Once the operator presses “Reset” while the alarm still present, the system resets the solenoid valve to allow the re-opening of the well and alternately flashes the green LED and corresponding alarm red LED, if the alarm still present. The system tolerates the existing alarm for 30 minutes before re-initiating the shutdown and prevents the system from being left in production while operating in an abnormal condition. Once the pressure alarm clears, only the green LED remain flashing.
The “Test” function allows the operator to see the last alarm and also confirm that all the indicator LEDs are working properly. This is, when pressing “Test”, the system responds by flashing the last detected alarm for about two seconds and then flashes the red LEDs in sequence.
The battery module provides two separate voltages, 3.6 VDC to feed the microcontroller circuits and 14.4 VDC to operate the solenoid valve. Both voltages are periodically monitored to confirm the system has the proper battery supply to operate reliably.
If the system detects a low voltage, the green LED and the “Low Battery” red LED alternates flashing but the system remains in operation.
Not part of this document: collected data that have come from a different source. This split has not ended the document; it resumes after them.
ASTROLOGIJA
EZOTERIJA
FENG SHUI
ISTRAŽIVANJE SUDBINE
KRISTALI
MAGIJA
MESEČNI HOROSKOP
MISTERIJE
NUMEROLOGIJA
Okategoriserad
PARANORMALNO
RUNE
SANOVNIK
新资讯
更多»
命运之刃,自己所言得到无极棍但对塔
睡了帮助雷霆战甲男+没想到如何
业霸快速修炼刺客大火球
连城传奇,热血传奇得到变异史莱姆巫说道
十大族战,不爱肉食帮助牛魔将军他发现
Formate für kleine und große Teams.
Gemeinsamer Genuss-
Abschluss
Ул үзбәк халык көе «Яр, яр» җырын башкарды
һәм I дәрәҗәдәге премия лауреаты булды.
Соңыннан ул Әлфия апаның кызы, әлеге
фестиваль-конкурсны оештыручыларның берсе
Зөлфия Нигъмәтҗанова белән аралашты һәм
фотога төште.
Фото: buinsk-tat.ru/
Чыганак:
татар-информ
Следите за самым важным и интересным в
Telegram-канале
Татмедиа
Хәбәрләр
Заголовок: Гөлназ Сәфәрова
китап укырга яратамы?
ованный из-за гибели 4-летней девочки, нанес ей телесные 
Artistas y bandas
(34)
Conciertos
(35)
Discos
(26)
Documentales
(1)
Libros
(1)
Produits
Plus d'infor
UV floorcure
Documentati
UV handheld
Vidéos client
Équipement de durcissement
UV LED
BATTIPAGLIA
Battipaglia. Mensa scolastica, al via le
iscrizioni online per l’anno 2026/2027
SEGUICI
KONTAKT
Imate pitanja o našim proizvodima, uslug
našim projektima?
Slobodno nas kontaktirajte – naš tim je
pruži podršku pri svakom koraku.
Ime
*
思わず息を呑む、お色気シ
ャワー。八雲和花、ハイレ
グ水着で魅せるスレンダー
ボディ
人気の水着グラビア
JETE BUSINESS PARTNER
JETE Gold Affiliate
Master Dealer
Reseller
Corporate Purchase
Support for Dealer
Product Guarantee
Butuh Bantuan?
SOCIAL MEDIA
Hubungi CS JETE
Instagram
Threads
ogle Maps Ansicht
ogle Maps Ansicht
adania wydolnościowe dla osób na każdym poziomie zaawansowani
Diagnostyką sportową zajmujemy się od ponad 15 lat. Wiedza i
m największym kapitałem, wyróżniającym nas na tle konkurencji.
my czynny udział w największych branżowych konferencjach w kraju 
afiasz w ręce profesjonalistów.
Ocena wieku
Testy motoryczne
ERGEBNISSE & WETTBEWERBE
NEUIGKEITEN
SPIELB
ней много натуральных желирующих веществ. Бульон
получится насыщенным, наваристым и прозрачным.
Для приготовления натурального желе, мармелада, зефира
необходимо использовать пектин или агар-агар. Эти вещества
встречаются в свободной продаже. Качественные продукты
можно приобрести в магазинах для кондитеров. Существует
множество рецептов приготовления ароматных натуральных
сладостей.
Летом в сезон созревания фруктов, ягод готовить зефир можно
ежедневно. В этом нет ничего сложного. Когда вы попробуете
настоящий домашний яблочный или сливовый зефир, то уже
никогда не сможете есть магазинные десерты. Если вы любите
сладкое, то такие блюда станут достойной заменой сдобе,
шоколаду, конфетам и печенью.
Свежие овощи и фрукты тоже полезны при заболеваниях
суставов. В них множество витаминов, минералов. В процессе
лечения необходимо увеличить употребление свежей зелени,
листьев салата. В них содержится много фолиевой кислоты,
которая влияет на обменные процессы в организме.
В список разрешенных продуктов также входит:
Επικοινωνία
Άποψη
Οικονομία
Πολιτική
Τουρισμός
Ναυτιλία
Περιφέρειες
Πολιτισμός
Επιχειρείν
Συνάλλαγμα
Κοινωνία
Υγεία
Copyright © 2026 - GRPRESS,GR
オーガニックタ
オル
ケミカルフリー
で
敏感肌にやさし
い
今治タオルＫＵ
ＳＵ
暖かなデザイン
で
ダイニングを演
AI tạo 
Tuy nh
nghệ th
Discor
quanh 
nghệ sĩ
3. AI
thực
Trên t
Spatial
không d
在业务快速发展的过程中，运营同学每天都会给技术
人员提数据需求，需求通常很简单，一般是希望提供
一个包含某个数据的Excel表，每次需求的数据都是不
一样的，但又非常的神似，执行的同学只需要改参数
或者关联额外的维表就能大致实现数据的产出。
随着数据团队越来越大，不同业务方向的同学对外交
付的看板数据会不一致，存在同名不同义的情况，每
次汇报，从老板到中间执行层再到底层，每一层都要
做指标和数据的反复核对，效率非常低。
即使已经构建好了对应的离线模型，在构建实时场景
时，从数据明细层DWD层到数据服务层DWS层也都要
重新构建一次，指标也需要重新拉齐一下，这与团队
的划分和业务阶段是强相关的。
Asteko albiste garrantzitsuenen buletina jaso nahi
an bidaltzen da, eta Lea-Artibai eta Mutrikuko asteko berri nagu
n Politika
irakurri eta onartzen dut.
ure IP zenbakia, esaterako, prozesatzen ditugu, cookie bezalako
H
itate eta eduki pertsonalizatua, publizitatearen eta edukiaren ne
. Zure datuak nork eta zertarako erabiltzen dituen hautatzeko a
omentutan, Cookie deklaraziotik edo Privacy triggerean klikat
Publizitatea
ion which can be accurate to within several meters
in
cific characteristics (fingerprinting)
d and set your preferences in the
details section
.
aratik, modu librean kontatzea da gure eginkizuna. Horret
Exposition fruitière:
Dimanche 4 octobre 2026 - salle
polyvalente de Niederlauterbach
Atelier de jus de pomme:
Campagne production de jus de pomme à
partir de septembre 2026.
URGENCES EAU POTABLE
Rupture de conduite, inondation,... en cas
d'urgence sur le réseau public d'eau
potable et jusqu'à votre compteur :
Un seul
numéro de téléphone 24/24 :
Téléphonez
However, if a voltage falls too far down for ensuring reliable operation, then a shutdown is executed and only the “Low Battery” red LED flashes.
Given the low power consumption of the system, it is expected that the operator will be able to detect the warning signs of low battery and should be able to replace the battery module before it gets to the point where the system causes shutdown because of low battery.
The battery module is to be replaced as soon as the system shows signs of low voltage to ensure the system continues operating reliably. The battery module has an expected life of five years.
Do not attempt to recharge the batteries on the battery module as this may cause an instable condition that may result in a violent explosion.
Return the spent battery modules to Axiom Technologies or to any lithium battery recycling facility.